In secondo luogo, parte della dotazione Mes va finalizzata agli investimenti produttivi nella sanità, orientati essenzialmente sui seguenti due assi: da un lato, il potenziamento di tutte le strutture ambulatoriali territoriali, con adeguato ampliamento di organici e dotazioni strumentali di base e avanzate per la diagnostica d’urgenza. Dall’altro, l’ampliamento fisico delle facoltà di Medicina con la costruzione di nuovi edifici e laboratori e con la rapida assunzione di medici ospedalieri e professori, al fine di potenziare i Policlinici universitari. I medici specialisti ambulatoriali attualmente in servizio, con monte-ore sottodimensionato, vanno portati al tempo pieno nell’immediato, in modo da generare forti risparmi sistemici nella sanità, evitando le lunghe attese per poter disporre tra qualche anno di un maggiore numero di medici specializzati.

L’ultimo aspetto da sottolineare è rappresentato dall’assoluta necessità di disinnescare, in via prioritaria, il panico pandemico che si sta diffondendo nella popolazione italiana, e non solo a causa del Covid. La fase che stiamo vivendo, infatti, non ha nulla a che vedere con i primi mesi di scatenamento della pandemia, quando la popolazione mondiale, e non solo occidentale, è stata esposta drammaticamente, per la prima volta, a un temibile agente infettivo di cui nessuno allora conosceva le modalità di diffusione e tanto meno di cura. Tutti i dati attuali stanno a dimostrare una cosa molto semplice: l’Europa, l’America e l’Asia sembrano oggi in grado di contenere attraverso le più elementari misure e presidi individuali di prevenzione e protezione (mascherine, distanziamento, lavaggio frequente delle mani) gli effetti più letali del Covid. Ma, per quanto se ne sappia ancora veramente poco, altre considerazioni inducono a pensare che il virus stia trovando un modus convivendi con quell’inestimabile tesoro biologico di auto-conservazione rappresentato da 7 miliardi e passa di esseri umani.

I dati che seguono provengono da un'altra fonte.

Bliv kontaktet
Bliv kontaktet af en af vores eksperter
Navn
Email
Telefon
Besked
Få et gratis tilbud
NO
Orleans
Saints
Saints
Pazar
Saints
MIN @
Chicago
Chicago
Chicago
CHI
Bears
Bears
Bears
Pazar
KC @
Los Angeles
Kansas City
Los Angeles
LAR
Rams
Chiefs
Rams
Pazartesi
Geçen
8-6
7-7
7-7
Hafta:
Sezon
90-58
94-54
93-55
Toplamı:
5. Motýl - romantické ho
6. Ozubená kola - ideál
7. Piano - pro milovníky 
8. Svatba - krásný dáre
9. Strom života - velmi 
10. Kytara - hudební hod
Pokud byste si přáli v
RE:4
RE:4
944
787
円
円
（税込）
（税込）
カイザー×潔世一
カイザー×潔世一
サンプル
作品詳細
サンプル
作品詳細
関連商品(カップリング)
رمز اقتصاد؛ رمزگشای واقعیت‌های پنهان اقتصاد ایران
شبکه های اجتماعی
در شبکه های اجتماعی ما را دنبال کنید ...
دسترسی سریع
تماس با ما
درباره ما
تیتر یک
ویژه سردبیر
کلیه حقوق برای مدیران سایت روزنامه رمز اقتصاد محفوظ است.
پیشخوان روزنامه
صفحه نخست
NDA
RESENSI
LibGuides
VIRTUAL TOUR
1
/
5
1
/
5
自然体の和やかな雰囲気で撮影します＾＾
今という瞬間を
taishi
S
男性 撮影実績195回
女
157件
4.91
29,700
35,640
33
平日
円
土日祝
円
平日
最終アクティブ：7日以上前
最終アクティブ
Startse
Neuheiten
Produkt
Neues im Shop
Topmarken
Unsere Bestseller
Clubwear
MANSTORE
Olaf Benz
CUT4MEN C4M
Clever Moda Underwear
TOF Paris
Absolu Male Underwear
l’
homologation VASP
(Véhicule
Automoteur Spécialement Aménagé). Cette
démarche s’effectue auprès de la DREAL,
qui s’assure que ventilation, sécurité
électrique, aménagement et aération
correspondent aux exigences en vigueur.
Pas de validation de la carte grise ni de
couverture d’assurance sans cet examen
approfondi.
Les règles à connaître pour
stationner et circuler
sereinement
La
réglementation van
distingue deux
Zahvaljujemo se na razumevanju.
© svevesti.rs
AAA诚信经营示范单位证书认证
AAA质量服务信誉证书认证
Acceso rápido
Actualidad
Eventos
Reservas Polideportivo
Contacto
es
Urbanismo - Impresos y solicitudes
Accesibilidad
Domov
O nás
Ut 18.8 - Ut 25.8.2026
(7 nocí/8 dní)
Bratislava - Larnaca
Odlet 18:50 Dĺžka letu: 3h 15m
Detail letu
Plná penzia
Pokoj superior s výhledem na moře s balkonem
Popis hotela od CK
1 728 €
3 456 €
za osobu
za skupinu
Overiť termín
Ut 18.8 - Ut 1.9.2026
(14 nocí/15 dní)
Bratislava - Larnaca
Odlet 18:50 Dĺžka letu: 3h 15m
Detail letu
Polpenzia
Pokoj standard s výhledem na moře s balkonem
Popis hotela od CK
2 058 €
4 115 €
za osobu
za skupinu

Al contrario, delle precedenti pandemie (Spagnola, in particolare) il Covid-19 è dotato di un potente vettore di diffusione, gli asintomatici positivi, che difficilmente potrà portare alla sua estinzione, anche in caso di conseguita immunità di gregge. Basterà un 10-20 per cento di non immunizzati con bassa concentrazione virale per tenerlo perennemente tra di noi senza grandi drammi o emergenze.

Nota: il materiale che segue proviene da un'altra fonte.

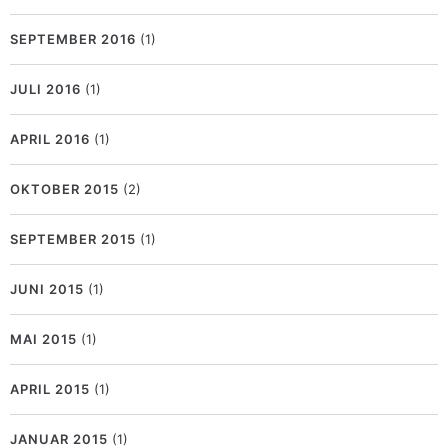
SEPTEMBER 2016
(1)
JULI 2016
(1)
APRIL 2016
(1)
OKTOBER 2015
(2)
SEPTEMBER 2015
(1)
JUNI 2015
(1)
MAI 2015
(1)
APRIL 2015
(1)
JANUAR 2015
(1)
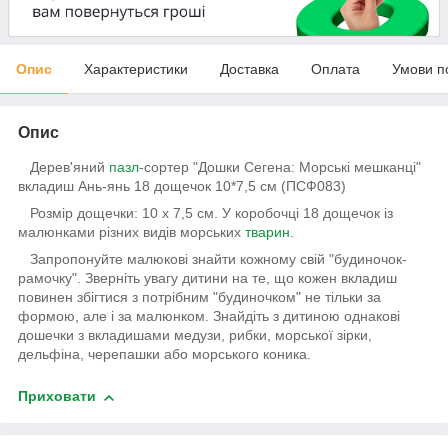
Опис
Характеристики
Доставка
Оплата
Умови п
Опис
Дерев'яний
пазл
-сортер "Дошки Сегена: Морські мешканці"
вкладиш Ань-янь 18 дощечок 10*7,5 см (ПСФ083)
Розмір дощечки: 10 х 7,5 см. У коробочці 18 дощечок із
малюнками різних видів морських
тварин
.
Запропонуйте малюкові знайти кожному свій "будиночок-
рамочку". Зверніть увагу дитини на те, що кожен вкладиш
повинен збігтися з потрібним "будиночком" не тільки за
формою, але і за малюнком. Знайдіть з дитиною однакові
дошечки з вкладишами медузи, рибки, морської зірки,
дельфіна, черепашки або морського коника.
Приховати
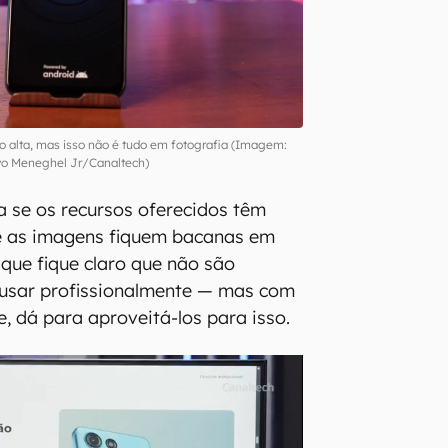
 alta, mas isso não é tudo em fotografia (Imagem:
vo Meneghel Jr/Canaltech)
ta se os recursos oferecidos têm
e as imagens fiquem bacanas em
 que fique claro que não são
usar profissionalmente — mas com
, dá para aproveitá-los para isso.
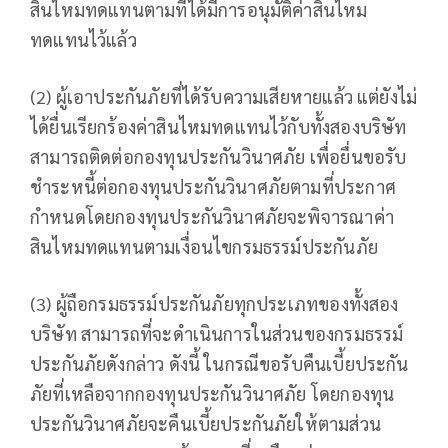
สินไหมทดแทนตามที่ได้มีการอนุมัติค่าสินไหม
ทดแทนไว้แล้ว
(2) ผู้เอาประกันภัยที่ได้รับความเสียหายแล้ว แต่ยังไม่
ได้ยื่นเรียกร้องค่าสินไหมทดแทนไว้กับทั้งสองบริษัท
สามารถติดต่อกองทุนประกันวินาศภัย เพื่อยื่นขอรับ
ชำระหนี้ต่อกองทุนประกันวินาศภัยตามที่ประกาศ
กำหนดโดยกองทุนประกันวินาศภัยจะพิจารณาค่า
สินไหมทดแทนตามเงื่อนไขกรมธรรม์ประกันภัย
(3) ผู้ถือกรมธรรม์ประกันภัยทุกประเภทของทั้งสอง
บริษัท สามารถที่จะดำเนินการในส่วนของกรมธรรม์
ประกันภัยดังกล่าว ดังนี้ ในกรณีขอรับคืนเบี้ยประกัน
ภัยที่เหลือจากกองทุนประกันวินาศภัย โดยกองทุน
ประกันวินาศภัยจะคืนเบี้ยประกันภัยให้ตามส่วน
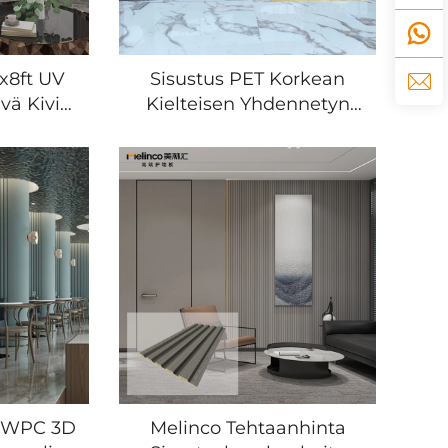
x8ft UV
Sisustus PET Korkean
vä Kivi-
Kielteisen Yhdennetyn
paneeli
Seinapaneelin WPC
n
Bambuksen Kuitipohja
yttöön
Korkea Tiheys
bu-puu
Laminoidtu PVC
elit
Puumaarilapu
s WPC 3D
Melinco Tehtaanhinta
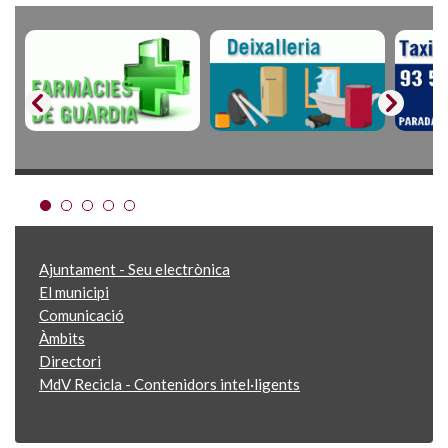
Ajuntament - Seu electrònica
El municipi
Comunicació
Àmbits
Directori
MdV Recicla - Contenidors intel·ligents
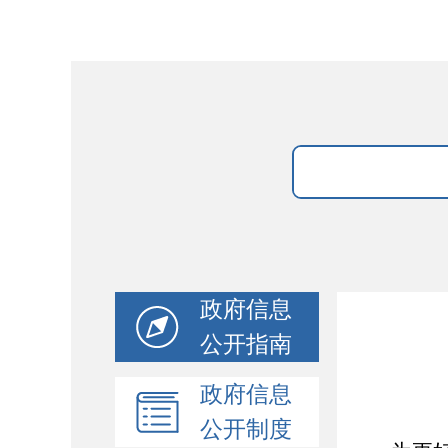
政府信息
公开指南
政府信息
公开制度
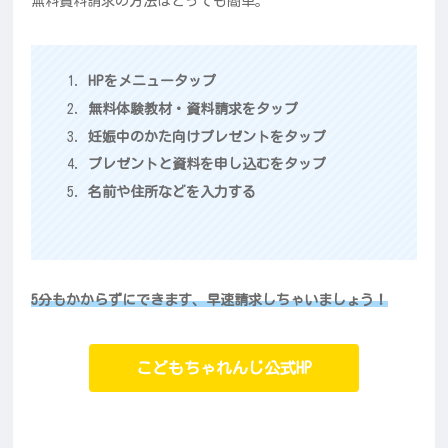
無料資料請求の方法はとっても簡単。
HPをメニュータップ
無料体験教材・資料請求をタップ
妊娠中のかた向けプレゼントをタップ
プレゼントと資料を申し込むをタップ
名前や住所などを入力する
5分もかからずにできます、早速請求しちゃいましょう！
こどもちゃれんじ公式HP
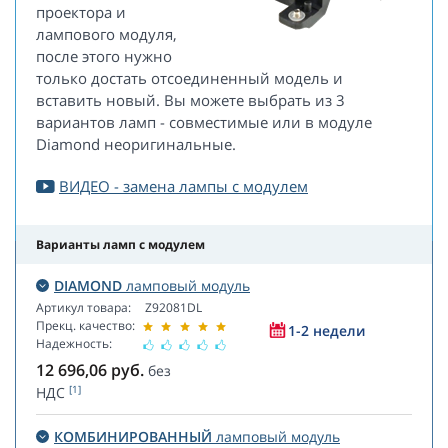
проектора и
лампового модуля,
после этого нужно
только достать отсоединенный модель и
вставить новый. Вы можете выбрать из 3
вариантов ламп - совместимые или в модуле
Diamond неоригинальные.
ВИДЕО - замена лампы с модулем
Варианты ламп с модулем
DIAMOND
ламповый модуль
Артикул товара:
Z92081DL
Прекц. качество:
1-2 недели
Надежность:
12 696,06
руб.
без
[1]
НДС
КОМБИНИРОВАННЫЙ
ламповый модуль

Un’ultima notazione. Le autorità sanitarie italiane, oltre a stare continuamente nel pallone e nel rifiutarsi di provvedere per tempo a disinnescare con robuste misure di prevenzione di massa (esempio: l’acquisto tempestivo di un grande numero di tamponi e reagenti) la diffusione endemica del Covid-19, si sono comportate come le tre scimmiette, scommettendo che il peggio fosse definitivamente passato dopo l’esaurimento della fase-1. L’opinione pubblica italiana continua poi a essere costantemente disinformata: le statistiche nazionali sono aggregate in modo decisamente inaccettabile, in quanto nella comunicazione pubblica e televisiva i positivi, contagiati o ammalati, non vengono distinti per fasce di età e sesso, in funzione della gravità degli eventuali ricoveri e del numero associato di comorbilità. Né tantomeno si specificano i trend relativi e non si chiariscono le ragioni della scelta dei parametri utilizzati nei modelli matematici considerati.

Ma, vista la bassissima attuale letalità e lo scarsissimo affollamento delle terapie intensive, si può ancora considerare il Covid-19 molto più pericoloso di un’influenza ordinaria?